The majority of Klaver’s paintings are in the possession of his six grandchildren. Two paintings are preserved at the Voerman Museum in Hattem.
Klaver was one of the first people in the Netherlands to grow gerberas. He had even started a tomato-growing nursery, in the hope that this fruit would someday be seen as food for the general populace. This project ended in a fiasco, as he cherished an expectation of something for which the time was not yet ripe.
Between 1899 and 1905, Klaver illustrated six books on the topic of plants, all put out by the publisher S.L. van Looy in Amsterdam. They included pen drawings and colour lithographs. For the first book, Klaver collaborated with the illustrator/lithographer Theodoor Willem Nieuwenhuis; for the five remaining volumes he worked on his own.

# # # # #

Questions.
a) Turn the paragraph of the passage about Klaver that begins "Between 1899 and 1905" into a short bulleted list that keeps its main facts.
b) From the passage about Klaver, copy word for word everything from "Klaver was one" down to "not yet ripe.".
Rely only on the passage about Klaver.

Point tracking data
# # # # #

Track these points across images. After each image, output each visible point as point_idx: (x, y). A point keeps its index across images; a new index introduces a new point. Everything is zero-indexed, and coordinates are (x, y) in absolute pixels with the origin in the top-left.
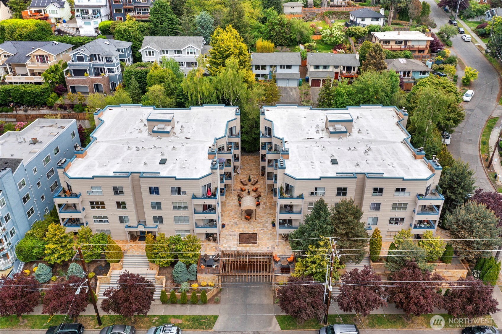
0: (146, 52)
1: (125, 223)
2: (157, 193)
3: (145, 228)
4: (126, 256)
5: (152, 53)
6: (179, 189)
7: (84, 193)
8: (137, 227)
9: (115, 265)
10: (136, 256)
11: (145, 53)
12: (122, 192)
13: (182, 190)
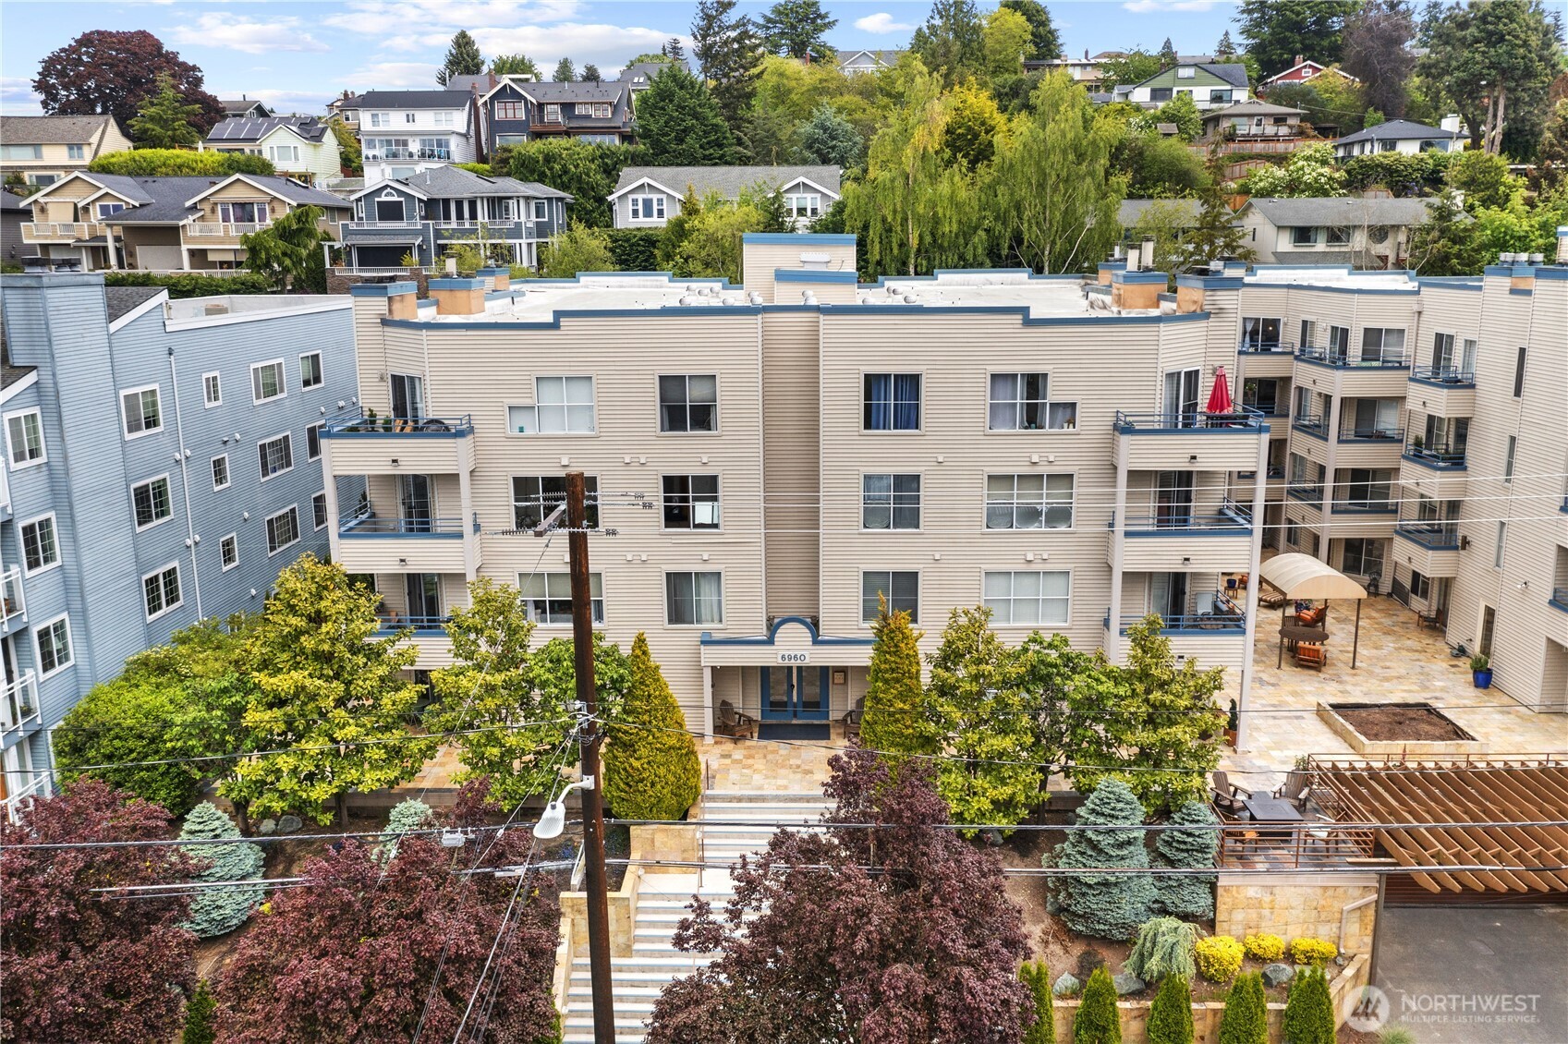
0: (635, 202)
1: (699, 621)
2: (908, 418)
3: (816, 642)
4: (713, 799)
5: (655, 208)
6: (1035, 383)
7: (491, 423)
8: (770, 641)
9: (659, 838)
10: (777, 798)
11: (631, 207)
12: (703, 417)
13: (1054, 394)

# # # # #

Answers by item number.
a)
- From 1899 to 1905, Klaver illustrated six books on plants.
- All six were published by S.L. van Looy in Amsterdam.
- The books contained pen drawings and color lithographs.
- He worked with the illustrator/lithographer Theodoor Willem Nieuwenhuis on the first book.
- He illustrated the other five on his own.

b)
Klaver was one of the first people in the Netherlands to grow gerberas. He had even started a tomato-growing nursery, in the hope that this fruit would someday be seen as food for the general populace. This project ended in a fiasco, as he cherished an expectation of something for which the time was not yet ripe.